I want to prove the following lemma only by using diagram chasing:
Nine Lemma: Let us have the following commutative diagram with exact columns and exact middle and bottom rows. So the top row is also exact.
But I'm stuck on proving that morphism $B_1 \to C_1$ is monic. I tried the following: $$c_1 \to c_2 \to 0 \in C_3 (\text{by exactness}), \text{ where } c_i \in C_i$$ So for some $a_2 \in A_2$ we can take element $(-\gamma(a_2) + a_3) \in A_3$, where $\gamma : A_2 \to A_3$, so it goes to $0 \in B_3$ and there exists such $b_2 \in B_2$ and $b_1 \in B_1$ that: $$b_1 \to b_2 \to 0 \in B_3$$ But does it matter (from the diagram commutativness) that $b_1 \to c_1$ ?
Moreover, is it true that we don't need exactness of the top row to say that $A_1 \to B_1 \to C_1 = 0$ ? How can i show it ?
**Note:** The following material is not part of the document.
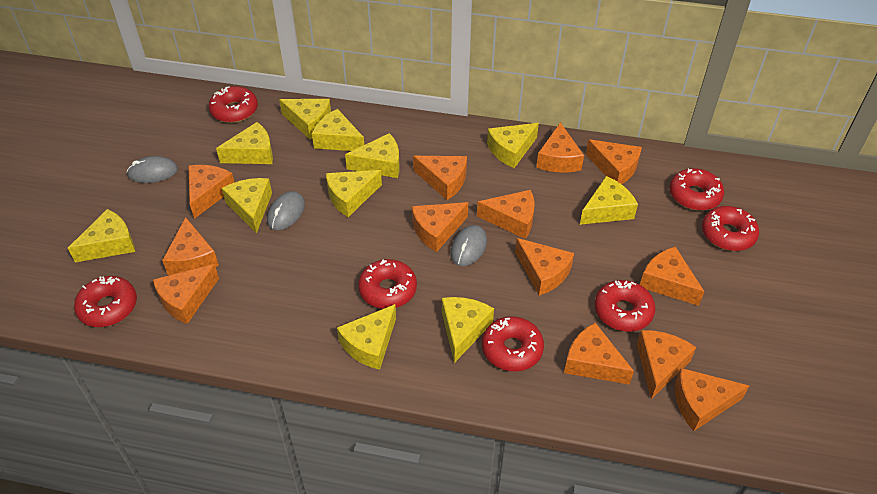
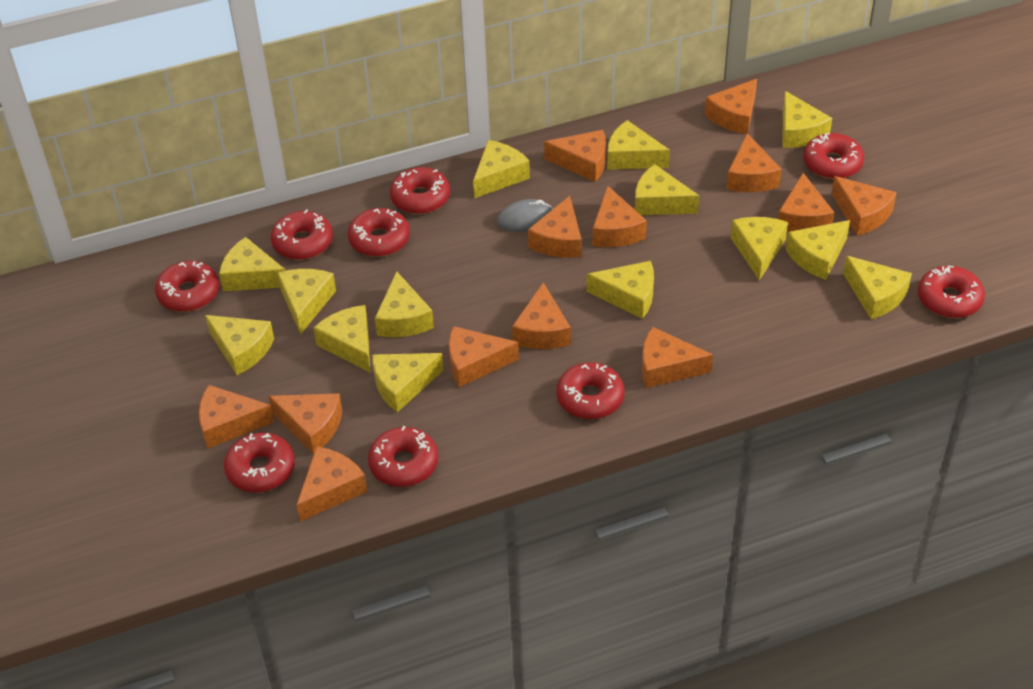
grey mouse: 3 -> 1
red donut: 7 -> 9
yellow cheese: 11 -> 14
I'll first label the maps as follows, for the rows we want
$$ 0 \to A_i \xrightarrow{f_i} B_i \xrightarrow{g_i} C_i \to 0, $$
and for the column I'll define
$$ 0 \to A_1 \xrightarrow{f_A} A_2 \xrightarrow{g_A} A_3 \to 0, $$
and similarly for the second and third columns
Now suppose that $c_1 \in C_1$, then there exists some $b_2 \in B_2$ such that $g_2(b_2) = f_C(c_1)$. Then
$$ g_3g_B(b_2) = g_Cg_2(b_2) = g_Cf_C(c_1) = 0, $$
and so there exists some $a_3 \in A_3$ such that $f_3(a_3) = g_B(b_2)$. But then there exists $a_2 \in A_2$ such that $a_3 = g_A(a_2)$, and then
$$ g_Bf_2(a_2) = f_3g_A(a_2) = f_3(a_3) = g_B(b_2), $$
and so $b_2 - f_2(a_2) \in \ker g_B = \operatorname{img} f_B$, and so there exists some $b_1 \in B_1$ such that $f_B(b_1) = b_2 - f_2(a_2)$. Then
$$ f_Cg_1(b_1) = g_2f_B(b_1) = g_2(b_2 - f_2(a_2)) = g_2(b_2) - g_2f_2(a_2) = g_2(b_2) = f_C(c_1), $$
and so $g_1(b_1) = c_1$ since $f_C$ is injective. Hence $B_1 \xrightarrow{g_1} C_1$ is surjective.
EDIT: To add a comment on your final question. Suppose that we are given that $g_2f_2 = 0$ and that $f_C$ is monic. Then I claim that $g_1f_1 = 0$. Well it suffices to show that $f_Cg_1f_1 = 0$, but by the commutative diagram
$$f_Cg_1f_1 = g_2f_Bf_1 = g_2f_2f_A = 0,$$
and so we're done.